Outdoor Worm Compost Bin
Now that I have more space, I created a large worm bin and placed it outside near the back door.  I love it!  The worms quickly break down all my scraps.  It is important to keep a thick layer of moist shredded newspaper on top of the scraps to keep the fruit flies to a minimum.  See Photo 1.  The fruit flies do not hurt the worm bin; They actually help break down the scraps.  I just try to discourage their presence because they are annoying.  Make sure you keep the medium moist or else you might attract ants. If ants ever attack your bin, just use a hose with a mister attachment and moisten the scraps and newspapers.  The ants should disappear in a day.

I am considering creating a second bin.  The bins are easily stackable because I drilled holes on the sides of the bin instead of on top.  My adult red worms have already produced several baby red worms so I will have plenty of worms for a new bin.

Wednesday, October 5, 2011

Harvesting Marigold Seeds

Photo 1: Dried marigold flower head full of seeds

Photo 2: Dried orange petal fluff removed.  Base of plant is holding a bunch of marigold seeds.
Photo 3: Base of plant holding a few marigold seeds.

Photo 4: Bag full of marigold seeds

My marigolds are dying back in the garden and the stems have turned brown, which means it is time to harvest the marigold seeds.  Collecting marigold seeds will take very little time and effort, and you will end up with an abundant supply of marigold seeds.  Share them with friends or grow them next year from seed.    

Marigolds are easy to grow from seed, are pretty, drought-tolerant, and are very hardy plants.  I plant marigolds throughout the vegetable garden because the roots secrete a substance that kills nematodes.  The smell of marigolds also deter some pests that munch on other crops (e.g., whiteflies).     

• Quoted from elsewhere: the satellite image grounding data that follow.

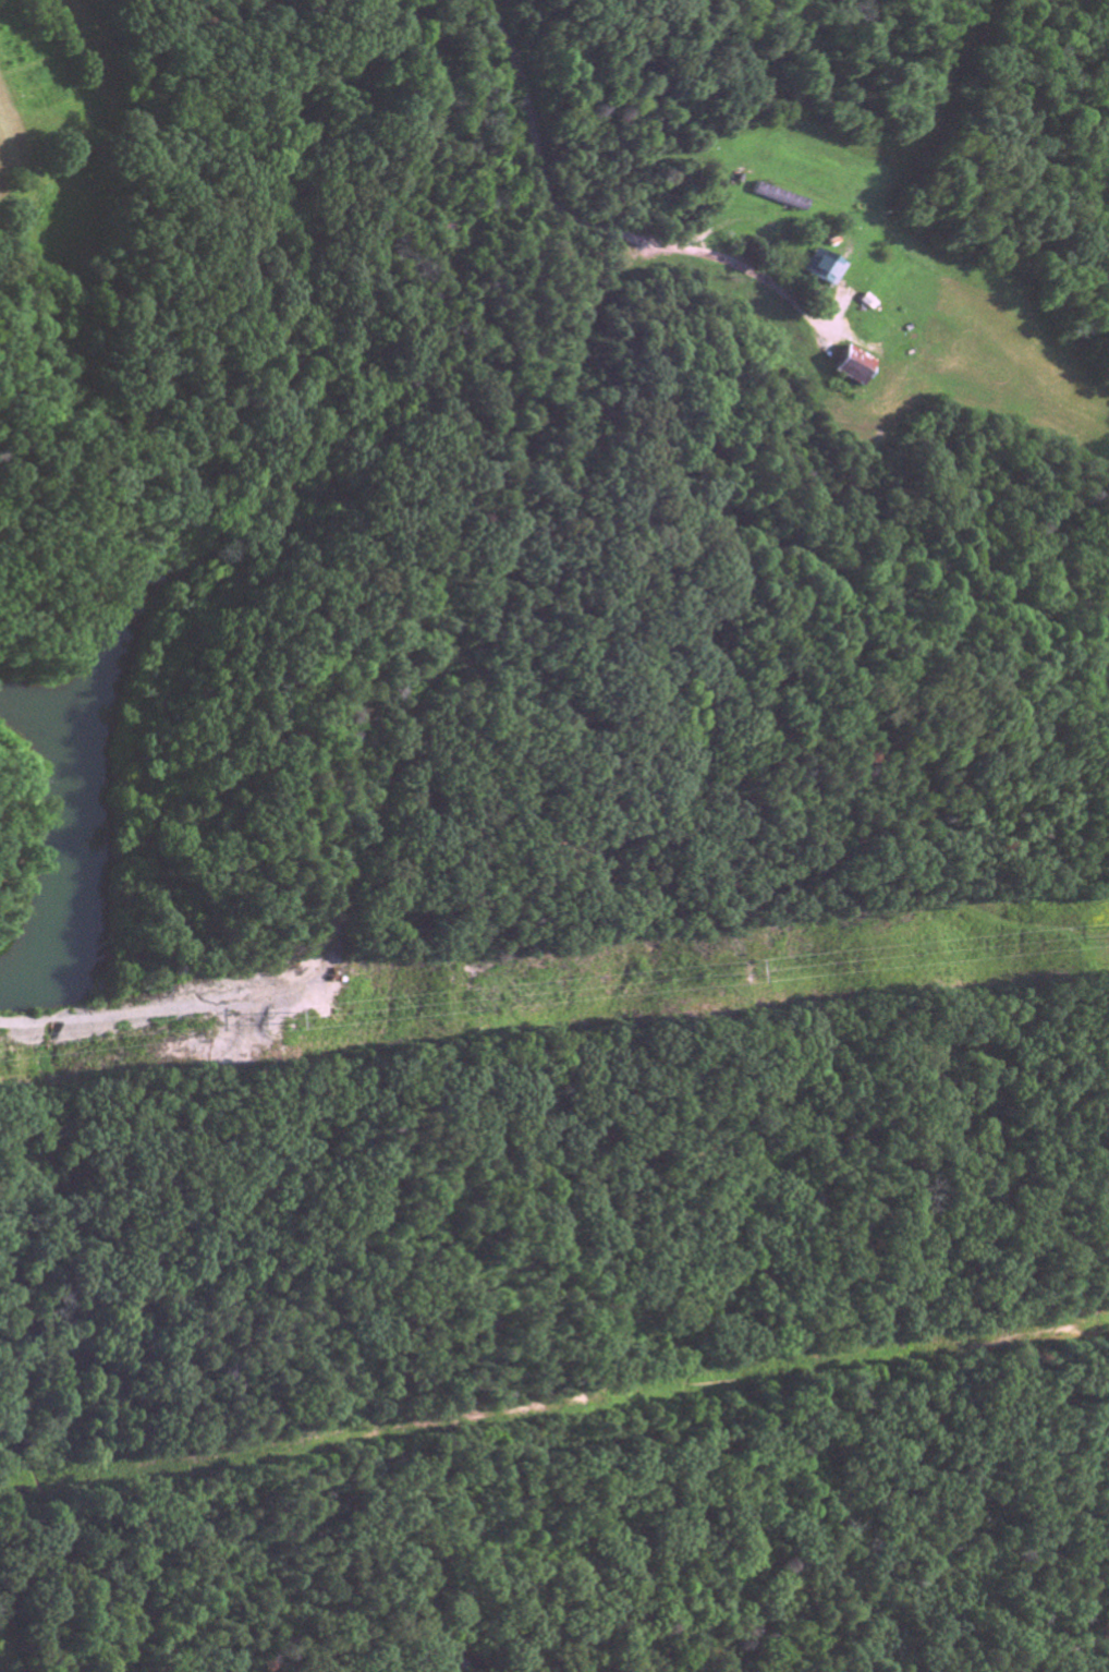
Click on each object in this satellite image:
building: (780, 200)
road: (578, 214)
building: (825, 271)
building: (851, 369)
road: (460, 707)
power tower: (747, 967)
power tower: (284, 1016)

How to Collect Marigold Seeds

  • Plastic snack bag or other seed container
  • Small rock or weight if using a plastic bag
  • Scissors
  • Bowl

  1. Identify flower heads that have died back, and where 1 to 2 inches of the stem has turned brown.  See Photo 1.  Snip off these flowers (with the stems) and place them in a bowl.  
  2. Place a small rock or weight in your bag to keep it from flying away.
  3. Using your fingers, remove the "orange fluff" (i.e., the dry, brittle marigold flower petals) and discard them.  I throw the fluff right back into the garden.  See Photo 1 & 2.
  4. Several marigold seeds (i.e., black and tan slivers)  are in the base of the flower.  See Photo 2 & 3.  
  5. Remove the seeds and place them in the plastic bag.  Seal the bag when you are done.  If you used dried flower heads, then you should not have any condensation.  If you do notice condensation inside the bag, re-open the bag and allow the seeds to completely dry out before storing them.     

Monday, October 3, 2011

Harvesting Butternut Squash

Photo 1: Butternut Squash Flower

 Photo 2: Young butternut squash growing on the fence. 

Photo 3: Butternut squash almost ready for picking

Photo 4: Butternut Squash Harvested (unwashed)

I am a huge fan of butternut squash soup!  I planted 2 butternut squash plants earlier this year, and they have taken over the garden.  So far we have harvested 3 nice size butternut squash, and there are still more to come.  During the growing season, I snipped off any small, rotting butternut squash and threw them away to help redirect energy to the healthy butternut squashes.

The butternut squash are ready to be picked when there are no longer green streaks on the skin, and the stem has turned brown.  Cut the squash from the vine, leaving at least an inch of the stem attached.  Disinfect the butternut squash by dipping it in a weak bleach solution, and then dry the squash.  Store the squash in a cool, dark place.  When stored properly, butternut squash can last several months.